What’s Next for Startups? New Opportunities and Challenges Arise from Covid-19

The recent pandemic has taken consumers back a couple of decades with their purchasing habits. COVID-19 flipped a switch in shopper behaviour which saw consumers rely on the bigger, established brands to be there for them when they needed. This major shift in consumer priorities is at the opposite end of the scale from where the industry was just a few months prior to the pandemic where shoppers wanted to try new food and beverage products. Consumers were willing to take a chance on startups and spend a little more on premium, more sustainable products.

However, priorities have changed and the tables have turned with consumers focusing on familiarity and budget which has seen significant growth for the bigger, legacy brands. Pre-COVID-19, it was always the threat of startups. Post-COVID-19, top brands are halting NPD plans for cutting edge products that were planned to compete with the startups, instead, they are focussing on core brands and products that consumers know and trust.

The once 'forgotten' categories of frozen and ambient have seen a resurgence, getting a lot of attention by consumers who are seeking out shelf-stable products that can be stockpiled or have at home for a 'rainy day'. With any categories facing growth, innovation follows, and there is most certainly room for innovation in ambient and frozen which has been traditionally dominated by older, well-established brands. This resurgence in 'most trusted' has seen a loss of engagement with startups and new brands. So how can startups and even newer brands break the 'familiarity' chain and get on-shelf and into the trolley?

There is a real opportunity for brands and startups to cater to the occasions that have typically been satisfied by restaurants and cafes. With strong desires for occasional dining, the restaurant and cafe experience is now in-home. Premium products that offer a 'next level' experience have the potential to see huge growth. Examples can be seen with the alcohol category, with products and brands that empower consumers to replicate speciality drinks at home. Others could be seen in the sauces category, allowing consumers to create a meal that gives them a 'restaurant' quality experience at home. Even though the immediate threat of contracting the virus has decreased in New Zealand, it is not eliminated as yet and consumers remain cautious. These premium products that can be purchased at the supermarket give consumers the ability to become more of a foodie provide an alternative to dining out, whether that be from worries of contracting the virus or budgeting restrictions.

COVID-19 also meant that almost everyone went online in search of products, whether it be from direct-to-consumer or via big grocery banner e-commerce sites, and with all that time at home, allowed them to explore brands and products in front of them online, an opportunity to learn more about what they were buying, a process that can level the playing field for brands.

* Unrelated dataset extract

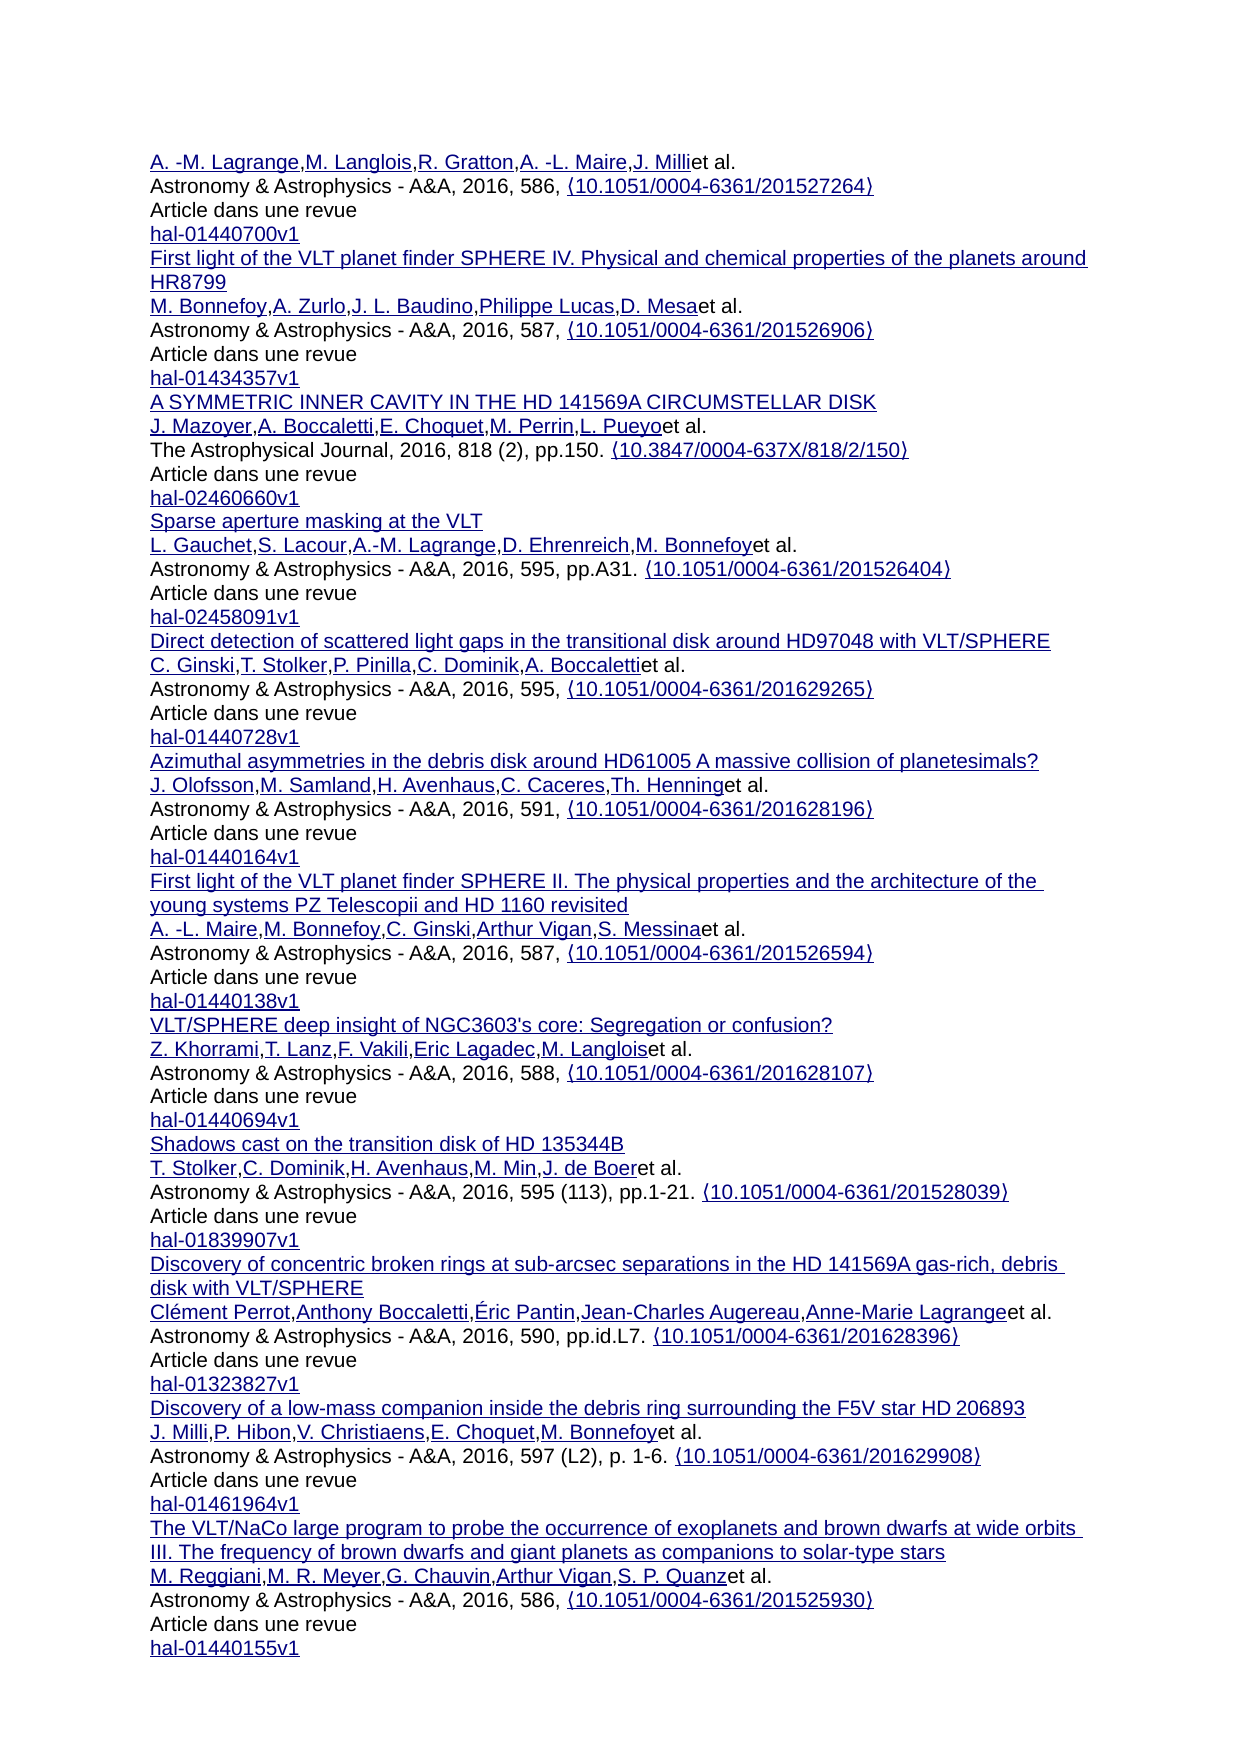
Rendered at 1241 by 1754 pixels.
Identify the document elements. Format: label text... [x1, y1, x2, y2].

From this online exploration, it is also a chance for brands to address packaging and product claims. Is this a good time to highlight wellness benefits? Does your product contain Vitamin C but it wasn't communicated with the customer previously?

The whole pandemic has seen consumers become more science-savvy, understanding more about transmission rates, how viruses work and the effects it can have on your health. Will this translate to the food and beverage industry? Will the grey area of food and beverage product claims like 'this will make you feel better' be tossed aside in favour of those brands who can scientifically back up their product? Consumers will move into a new space where they want to know that the product claims are backed by science. Brands that have that legitimacy, will stand out on the shelf.

In New Zealand, recent research carried out confirmed an increase in mental focus and cognitive performance from consuming Arepa - the New Zealand blackcurrant nootropic beverage. Drinking Arepa significantly improves mental performance in physically fatigued subjects, according to a new peer-reviewed and published study conducted by The University of Auckland.

The Kiwi food-technology company Ārepa, has gained significant global attention for its groundbreaking patented ‘smart drink’ that combines a unique variety of New Zealand blackcurrants with an extract of NZ pine bark. These specialised ingredients are often referred to as ‘nootropics’, a buzz word to describe compounds that support cognitive function.

In the short term though, it can be tricky for consumers to make that giant mental leap during a crisis or while times are tough. It will take a long-term approach from brands to see the increased growth when consumers are ready to shift their mindset to preventative measures and seek out products with real health benefits.